Sutton was watching her too. “Yer ’memberin’ the Fleet?” he asked.

She was startled. Of course he had told her about the Fleet River running under London in the tales his father had told him. Now she knew why. He had described the whole network of shifting, sliding, seeping, running waters.

“Doesn’t everybody know this?” she said incredulously.

It was Lu Collard who answered. “Course they do, Miss. But ’oo’s gonna say it, eh? Lose yer job? Then ’oo feeds yer kids?”

Collard shifted uncomfortably in his imprisoning chair. His face was more wasted with pain than Hester had appreciated before. He was probably in his mid-thirties. He had been a good-looking man when he was whole.

“Aw, Andy, she can see it!” his wife said wearily. “In’t no use pretendin’! That’s wot them bastards count on! Everyone so buttoned up wi’ pride, nob’dy’s gonna say they’re scared o’ bein’ the next one ’urt.”

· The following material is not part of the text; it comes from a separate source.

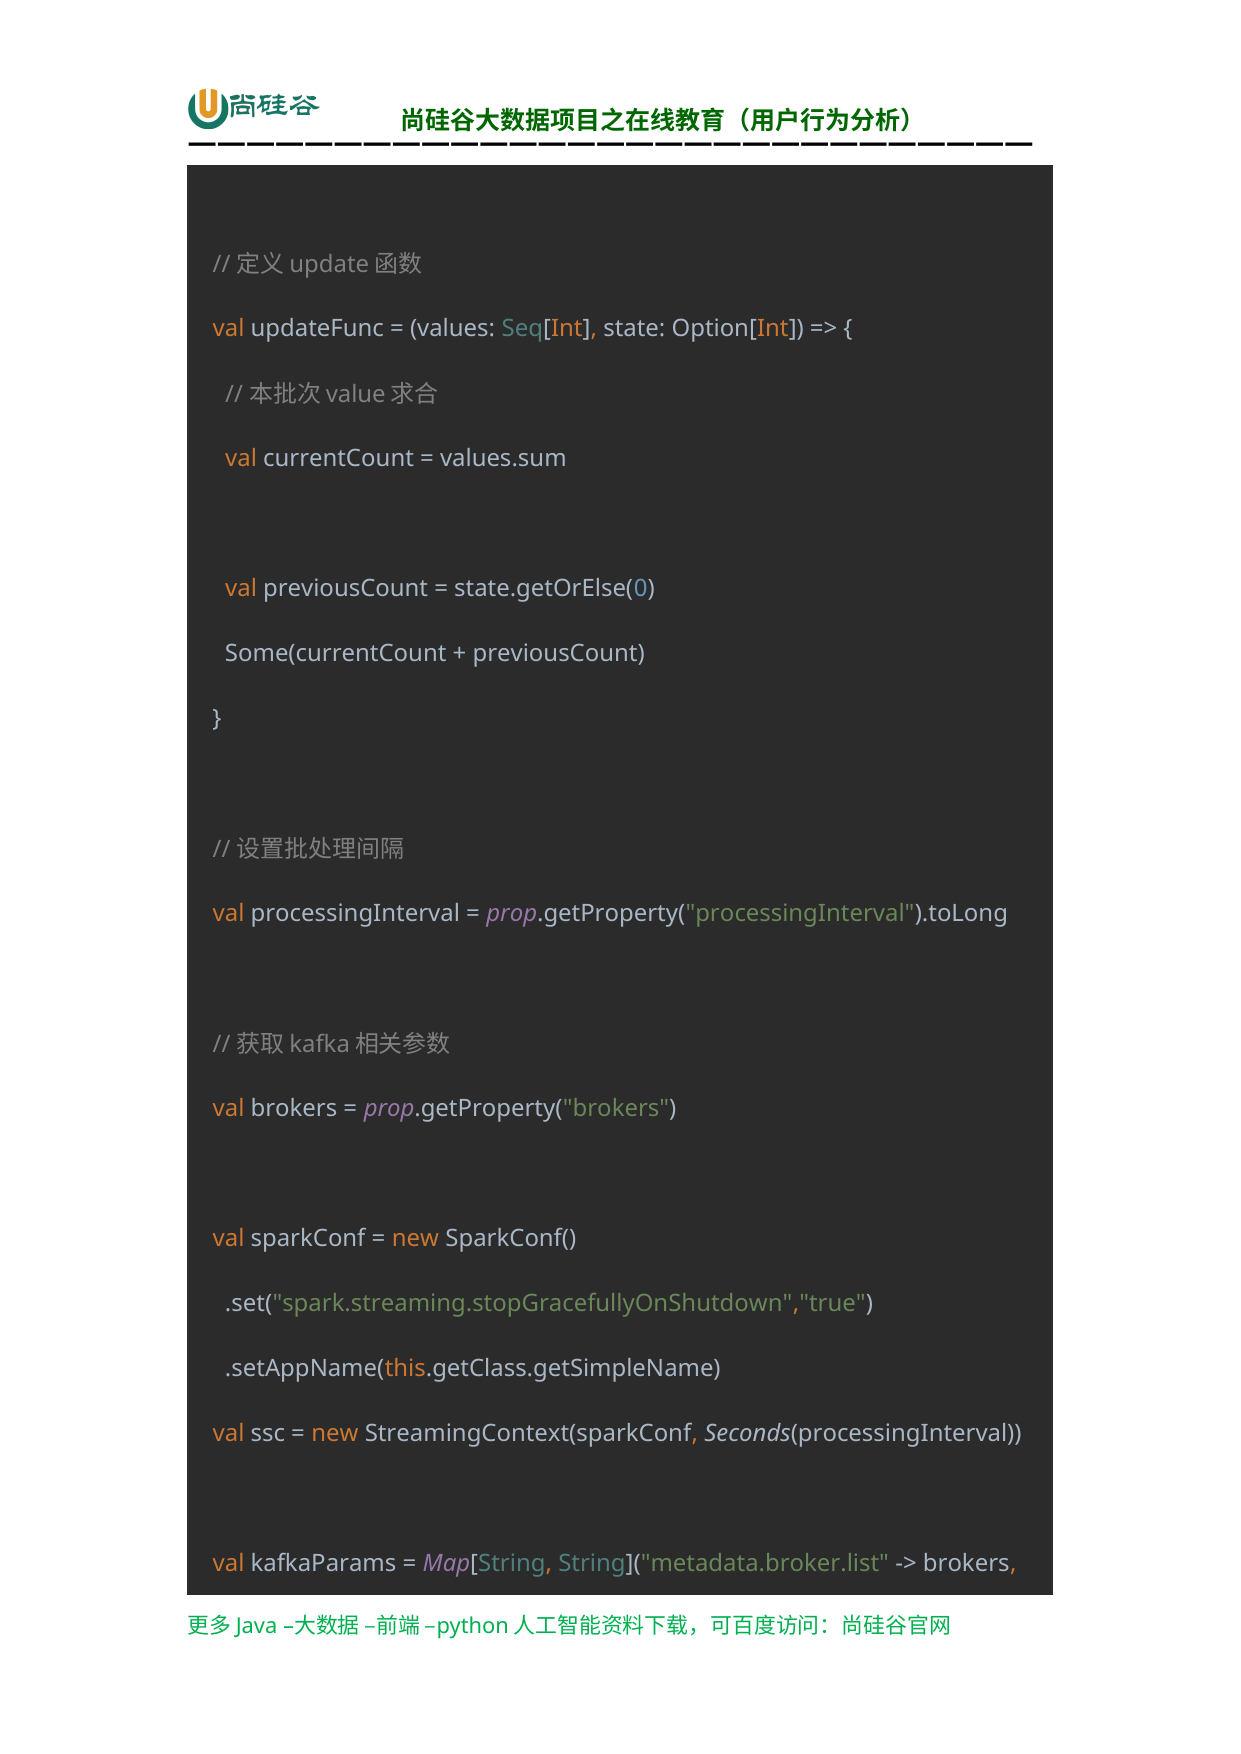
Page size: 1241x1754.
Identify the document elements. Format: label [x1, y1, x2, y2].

picture [187, 88, 321, 130]
text [187, 165, 1053, 1595]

“Be quiet, woman!” Collard snapped. “Yer don’t know nothin’. Their men in’t—”

“Course they is!” She turned on him. “They in’t stupid! They know it’s gonna ’appen one day, an’ Gawd knows ’ow many’ll get killed. They don’t say nothin’ ’cos they’d sooner get crushed or drownded termorrer than starve terday, an’ let their kids starve! Shut yer eyes, an’ wot yer don’t see don’t ’urt yer!”

“Yer gotta live!” he said, looking away from her.

Sutton was watching Hester, his thin face anxious.

“Of course you have,” Hester answered. “And the new sewers have got to be built. We can’t allow the Great Stink to happen again, or have typhoid and cholera in the streets as we had before. But no one wants another disaster like the Fleet sewer, only worse. There’s too much money involved for anyone to do it willingly. There needs to be a law involved, one that can be enforced.”

“They won’t never do that,” Collard said bitterly. “Only men wot’s got money can vote, and Parliament makes the laws.”

Hester looked at him gently. “Sewers run under the houses of men with money more than they do under yours or mine. I think we might find a way of reminding them of that. At least we can try.”

Collard sat perfectly still for a moment. Then very slowly he turned to look at Sutton, to try to read in his face if Hester could possibly mean what she said.

“Exactly,” Sutton said very clearly, then turned to Mrs. Collard. “ ’Ow about a cup o’ tea, then, Lu? It’s colder’n a witch’s—” He stopped, suddenly remembering Hester’s presence. “ ’Eart,” he finished.